EXERCISE DESCRIPTION:
Once the line with "X203073000Y-108496100D03*" is found in the data, output it and each following line exactly, up to and including the line with "X139446000Y-101305360D03*", and nothing before or after.

---

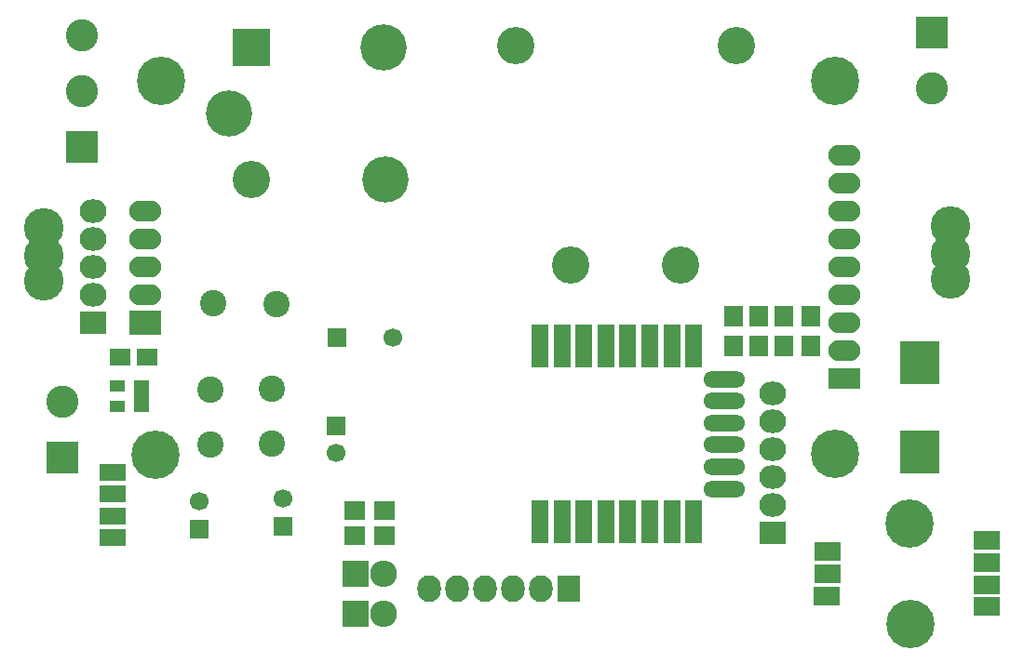
<source format=gbr>
G04 #@! TF.FileFunction,Soldermask,Bot*
%FSLAX46Y46*%
G04 Gerber Fmt 4.6, Leading zero omitted, Abs format (unit mm)*
G04 Created by KiCad (PCBNEW 4.0.4-stable) date 02/12/17 18:05:12*
%MOMM*%
%LPD*%
G01*
G04 APERTURE LIST*
%ADD10C,0.100000*%
%ADD11C,4.400000*%
%ADD12R,2.400000X1.700000*%
%ADD13C,3.600000*%
%ADD14R,1.500000X3.900000*%
%ADD15O,3.800000X1.500000*%
%ADD16C,2.400000*%
%ADD17C,4.210000*%
%ADD18R,3.400000X3.400000*%
%ADD19C,3.400000*%
%ADD20R,1.700000X1.900000*%
%ADD21R,1.900000X1.700000*%
%ADD22R,1.900000X1.650000*%
%ADD23R,3.600000X4.000000*%
%ADD24R,2.400000X1.500000*%
%ADD25O,2.900000X1.900000*%
%ADD26R,2.900000X2.200000*%
%ADD27R,2.900000X1.900000*%
%ADD28R,2.940000X2.940000*%
%ADD29C,2.940000*%
%ADD30R,2.432000X2.127200*%
%ADD31O,2.432000X2.127200*%
%ADD32C,2.398980*%
%ADD33R,1.460000X1.050000*%
%ADD34R,1.700000X1.700000*%
%ADD35C,1.700000*%
%ADD36R,2.127200X2.432000*%
%ADD37O,2.127200X2.432000*%
%ADD38R,2.432000X2.432000*%
%ADD39O,2.432000X2.432000*%
G04 APERTURE END LIST*
D10*
D11*
X203111100Y-117640100D03*
D12*
X195541900Y-111048800D03*
X195541900Y-113055400D03*
X195491100Y-115062000D03*
X210070700Y-116027200D03*
X210070700Y-114046000D03*
X210070700Y-112039400D03*
X210070700Y-110032800D03*
D11*
X203073000Y-108496100D03*
D13*
X124333000Y-81534000D03*
X124333000Y-86360000D03*
X124333000Y-84074000D03*
X206756000Y-83947000D03*
X206756000Y-86233000D03*
D14*
X169418000Y-92329000D03*
X171418000Y-92329000D03*
X173418000Y-92329000D03*
X175418000Y-92329000D03*
X177418000Y-92329000D03*
X179418000Y-92329000D03*
X181418000Y-92329000D03*
X183418000Y-92329000D03*
D15*
X186184000Y-95335000D03*
X186184000Y-97335000D03*
X186184000Y-99335000D03*
X186184000Y-101335000D03*
X186184000Y-103335000D03*
X186184000Y-105335000D03*
D14*
X183418000Y-108361000D03*
X181418000Y-108361000D03*
X179418000Y-108361000D03*
X177418000Y-108361000D03*
X175418000Y-108361000D03*
X173418000Y-108361000D03*
X171418000Y-108361000D03*
X169418000Y-108361000D03*
D16*
X139712700Y-88468200D03*
X145427700Y-88506300D03*
D17*
X155354000Y-77151000D03*
D18*
X143154000Y-65151000D03*
D17*
X155194000Y-65151000D03*
D19*
X143154000Y-77151000D03*
D17*
X141154000Y-71151000D03*
D20*
X194056000Y-89582000D03*
X194056000Y-92282000D03*
D21*
X152574000Y-109601000D03*
X155274000Y-109601000D03*
D22*
X133711000Y-93345000D03*
X131211000Y-93345000D03*
D23*
X203962000Y-102017000D03*
X203962000Y-93817000D03*
D24*
X130568700Y-109804200D03*
X130568700Y-107823000D03*
X130568700Y-105816400D03*
X130568700Y-103809800D03*
D25*
X133525260Y-80078580D03*
X133525260Y-82618580D03*
X133525260Y-85158580D03*
X133525260Y-87698580D03*
D26*
X133525260Y-90238580D03*
D27*
X197129400Y-95313500D03*
D25*
X197129400Y-92773500D03*
X197129400Y-90233500D03*
X197129400Y-87693500D03*
X197129400Y-85153500D03*
X197129400Y-82613500D03*
X197129400Y-80073500D03*
X197129400Y-77533500D03*
X197129400Y-74993500D03*
D11*
X134418000Y-102235000D03*
X196226500Y-102108000D03*
X134926000Y-68156000D03*
X196226500Y-68156000D03*
D28*
X127762000Y-74168000D03*
D29*
X127762000Y-69088000D03*
X127762000Y-64008000D03*
D28*
X125984000Y-102489000D03*
D29*
X125984000Y-97409000D03*
D28*
X205105000Y-63754000D03*
D29*
X205105000Y-68834000D03*
D30*
X128778000Y-90170000D03*
D31*
X128778000Y-87630000D03*
X128778000Y-85090000D03*
X128778000Y-82550000D03*
X128778000Y-80010000D03*
D20*
X187071000Y-89582000D03*
X187071000Y-92282000D03*
X189357000Y-89582000D03*
X189357000Y-92282000D03*
X191643000Y-89582000D03*
X191643000Y-92282000D03*
D21*
X155274000Y-107315000D03*
X152574000Y-107315000D03*
D32*
X139446000Y-101305360D03*
X139446000Y-96304100D03*
X145034000Y-101178360D03*
X145034000Y-96177100D03*
D33*
X133180000Y-95951000D03*
X133180000Y-96901000D03*
X133180000Y-97851000D03*
X130980000Y-97851000D03*
X130980000Y-95951000D03*
D19*
X182247000Y-84984000D03*
X172247000Y-84984000D03*
X187247000Y-64984000D03*
X167247000Y-64984000D03*
D34*
X151003000Y-91567000D03*
D35*
X156003000Y-91567000D03*
D34*
X150876000Y-99568000D03*
D35*
X150876000Y-102068000D03*
D34*
X146050000Y-108712000D03*
D35*
X146050000Y-106212000D03*
D34*
X138430000Y-108966000D03*
D35*
X138430000Y-106466000D03*
D36*
X172085000Y-114427000D03*
D37*
X169545000Y-114427000D03*
X167005000Y-114427000D03*
X164465000Y-114427000D03*
X161925000Y-114427000D03*
X159385000Y-114427000D03*
D38*
X152654000Y-113030000D03*
D39*
X155194000Y-113030000D03*
D38*
X152654000Y-116713000D03*
D39*
X155194000Y-116713000D03*
D13*
X206756000Y-81407000D03*
D30*
X190627000Y-109347000D03*
D31*
X190627000Y-106807000D03*
X190627000Y-104267000D03*
X190627000Y-101727000D03*
X190627000Y-99187000D03*
X190627000Y-96647000D03*
M02*

</source>
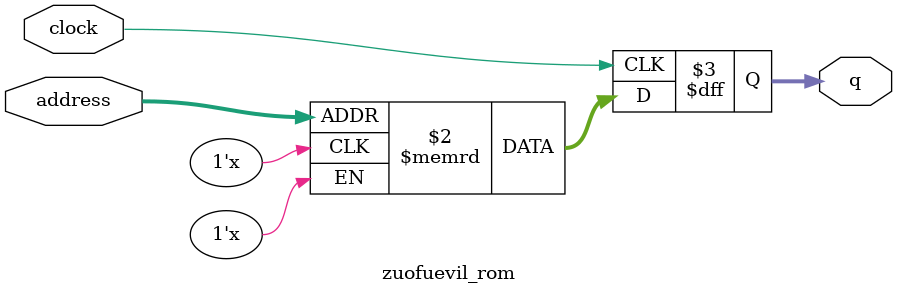
<source format=sv>
module zuofuevil_rom (
	input logic clock,
	input logic [14:0] address,
	output logic [2:0] q
);

logic [2:0] memory [0:19199] /* synthesis ram_init_file = "./zuofuevil/zuofuevil.COE" */;

always_ff @ (posedge clock) begin
	q <= memory[address];
end

endmodule

</source>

---

RESULT OF THE EXERCISE:
X203073000Y-108496100D03*
D13*
X124333000Y-81534000D03*
X124333000Y-86360000D03*
X124333000Y-84074000D03*
X206756000Y-83947000D03*
X206756000Y-86233000D03*
D14*
X169418000Y-92329000D03*
X171418000Y-92329000D03*
X173418000Y-92329000D03*
X175418000Y-92329000D03*
X177418000Y-92329000D03*
X179418000Y-92329000D03*
X181418000Y-92329000D03*
X183418000Y-92329000D03*
D15*
X186184000Y-95335000D03*
X186184000Y-97335000D03*
X186184000Y-99335000D03*
X186184000Y-101335000D03*
X186184000Y-103335000D03*
X186184000Y-105335000D03*
D14*
X183418000Y-108361000D03*
X181418000Y-108361000D03*
X179418000Y-108361000D03*
X177418000Y-108361000D03*
X175418000Y-108361000D03*
X173418000Y-108361000D03*
X171418000Y-108361000D03*
X169418000Y-108361000D03*
D16*
X139712700Y-88468200D03*
X145427700Y-88506300D03*
D17*
X155354000Y-77151000D03*
D18*
X143154000Y-65151000D03*
D17*
X155194000Y-65151000D03*
D19*
X143154000Y-77151000D03*
D17*
X141154000Y-71151000D03*
D20*
X194056000Y-89582000D03*
X194056000Y-92282000D03*
D21*
X152574000Y-109601000D03*
X155274000Y-109601000D03*
D22*
X133711000Y-93345000D03*
X131211000Y-93345000D03*
D23*
X203962000Y-102017000D03*
X203962000Y-93817000D03*
D24*
X130568700Y-109804200D03*
X130568700Y-107823000D03*
X130568700Y-105816400D03*
X130568700Y-103809800D03*
D25*
X133525260Y-80078580D03*
X133525260Y-82618580D03*
X133525260Y-85158580D03*
X133525260Y-87698580D03*
D26*
X133525260Y-90238580D03*
D27*
X197129400Y-95313500D03*
D25*
X197129400Y-92773500D03*
X197129400Y-90233500D03*
X197129400Y-87693500D03*
X197129400Y-85153500D03*
X197129400Y-82613500D03*
X197129400Y-80073500D03*
X197129400Y-77533500D03*
X197129400Y-74993500D03*
D11*
X134418000Y-102235000D03*
X196226500Y-102108000D03*
X134926000Y-68156000D03*
X196226500Y-68156000D03*
D28*
X127762000Y-74168000D03*
D29*
X127762000Y-69088000D03*
X127762000Y-64008000D03*
D28*
X125984000Y-102489000D03*
D29*
X125984000Y-97409000D03*
D28*
X205105000Y-63754000D03*
D29*
X205105000Y-68834000D03*
D30*
X128778000Y-90170000D03*
D31*
X128778000Y-87630000D03*
X128778000Y-85090000D03*
X128778000Y-82550000D03*
X128778000Y-80010000D03*
D20*
X187071000Y-89582000D03*
X187071000Y-92282000D03*
X189357000Y-89582000D03*
X189357000Y-92282000D03*
X191643000Y-89582000D03*
X191643000Y-92282000D03*
D21*
X155274000Y-107315000D03*
X152574000Y-107315000D03*
D32*
X139446000Y-101305360D03*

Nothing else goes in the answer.